Violenze sessuali su minori, induzione alla prostituzione, atti sessuali a pagamento. Sulla base di tali pesantissime accuse, due quarantenni varesini sono stati arrestati in mattinata dalla squadra mobile di Varese.  Adescavano giovani minori, per lo più sedicenni, li inducevano a prestazioni sessuali a pagamento, organizzavano scambi con gli stessi. Gli agenti della polizia a giugno hanno aperto un fascicolo, indotti dalle segnalazioni di una madre allertata dai comportamenti del figlio.
Dalle testimonianze, si è passati a tecniche investigative più sofisticate, comprensive di riprese video.
I due approfittavano generalmente di giovani con problemi di ordine psichico o fisico, per lo più provenienti da ambiti famigliari travagliati. Senza violenza o coercizione fisica inducevano poi i giovani a compiere atti sessuali per lo più a pagamento. Rapporti non episodici, ma reiterati nel tempo.
Ben conosciuti a Varese i due arrestati: uno è presidente del Bosto, una delle principali società sportive giovanili di basket della Provincia.
L’altro è noto per il soprannome Fulminix, di professione pr di discoteche o di altri eventi mondani in città.
I due, secondo, la ricostruzione fatta dai vertici della squadra mobile, “erano sempre in caccia”.
Ciascuno di loro sembra avesse ambiti propri di reclutamento: nell’ambito del mondo cestistico giovanile e nel sottobosco dei locali cittadini.

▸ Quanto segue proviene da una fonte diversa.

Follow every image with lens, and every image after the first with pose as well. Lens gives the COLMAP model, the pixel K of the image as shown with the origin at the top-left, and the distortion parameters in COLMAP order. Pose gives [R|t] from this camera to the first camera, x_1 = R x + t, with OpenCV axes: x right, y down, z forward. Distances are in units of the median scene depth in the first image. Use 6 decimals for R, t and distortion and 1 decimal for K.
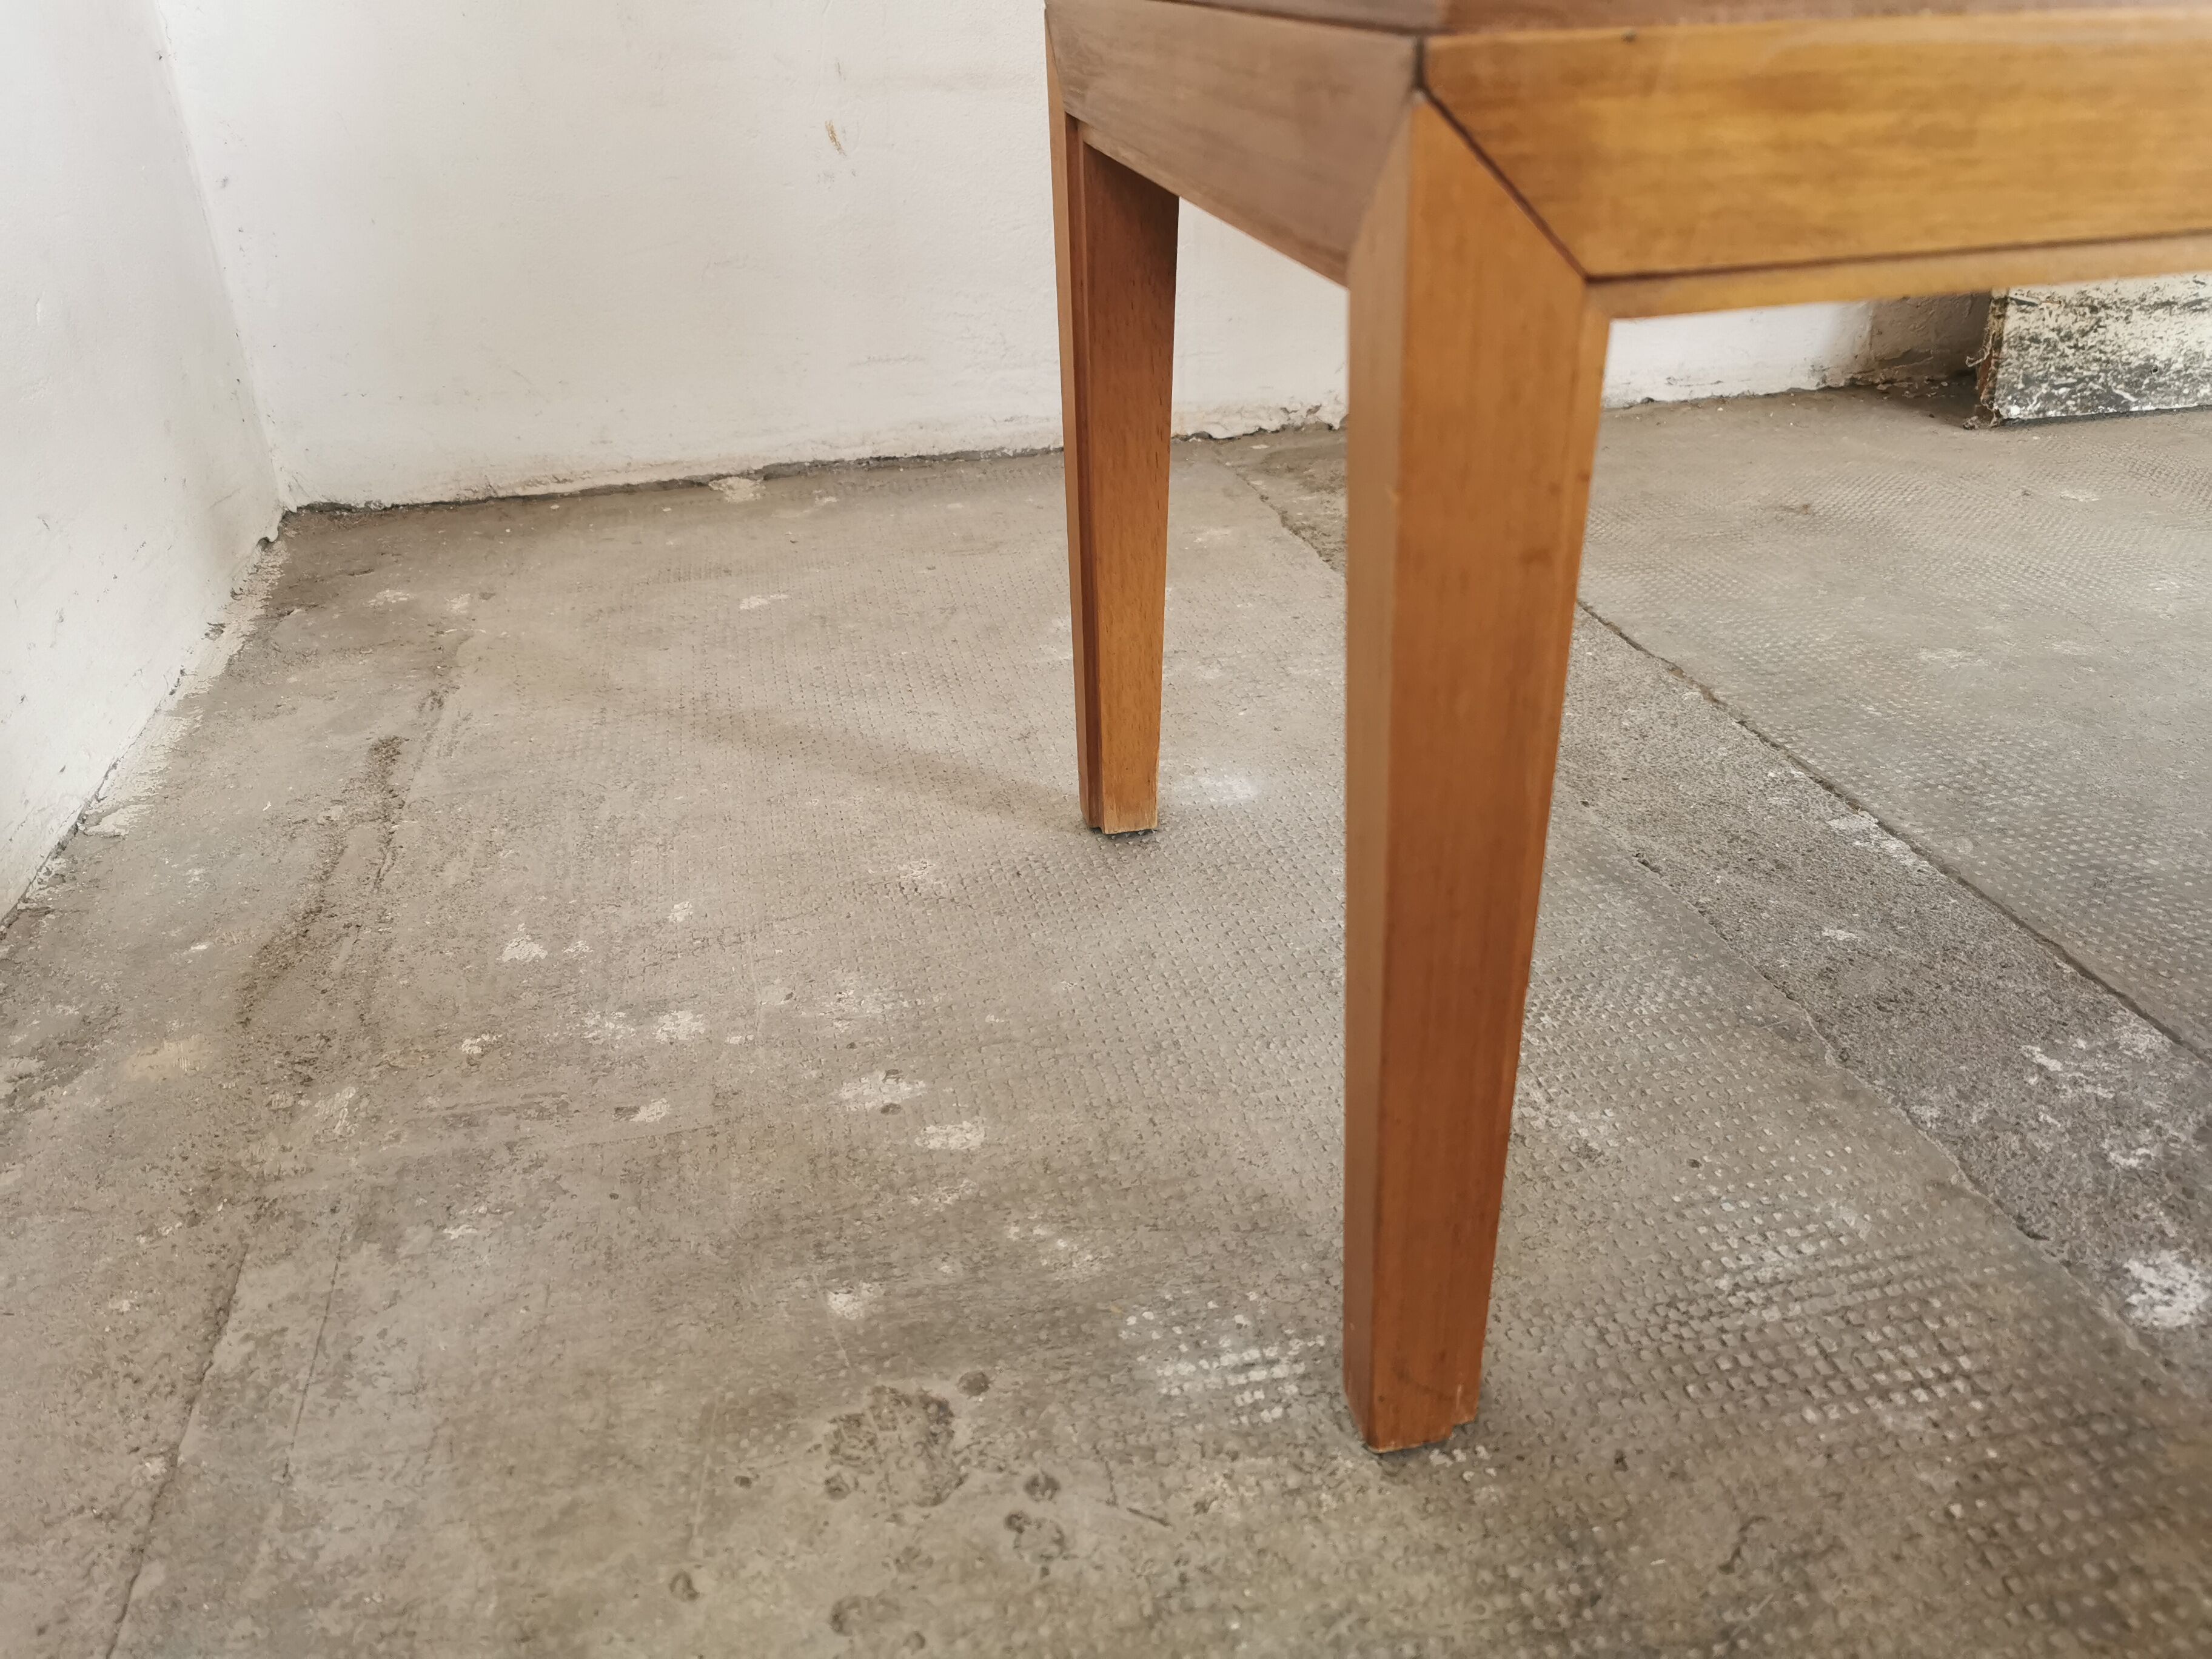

Con consumata esperienza, i due identificavano soggetti particolarmente a rischio di “plagio”. Giovani, spesso orfani, con difficoltà famigliari ed economiche, molti di questi già vittime accertati di abusi sessuali. Uno di loro, di origine non varesina, già affidato dal Tribunale dei Minori ad una casa famiglia.
Gli incontri avvenivano per lo più nella casa del pr. In alcuni casi erano incontri a tre, in altri i due uomini si scambiavano le prede. Esisteva anche un tariffario: 50 euro a prestazione.
Al momento sono 8 i ragazzi certamente coinvolti nell’inchiesta. Altri due uomini sono stati denunciati a piede libero. Avrebbero goduto di prestazioni sessuali a pagamento con alcuni dei minori, ma sembra senza legami con l’attività dei due arrestati. Nella casa di uno dei due la polizia ha ritrovato materiale pedopornografico. 
I due, tradotti questa mattina in carcere, sulla base di un’ordinanza di custodia firmata dal Gip D’Agostino, dovranno adesso rispondere di violenza sessuale sui minori. Il codice prevede infatti che l’induzione ad atti sessuali e alla prostituzione su giovani benché maggiori di 14 anni sia comunque violenza per la manifesta inferiorità psichica delle vittime.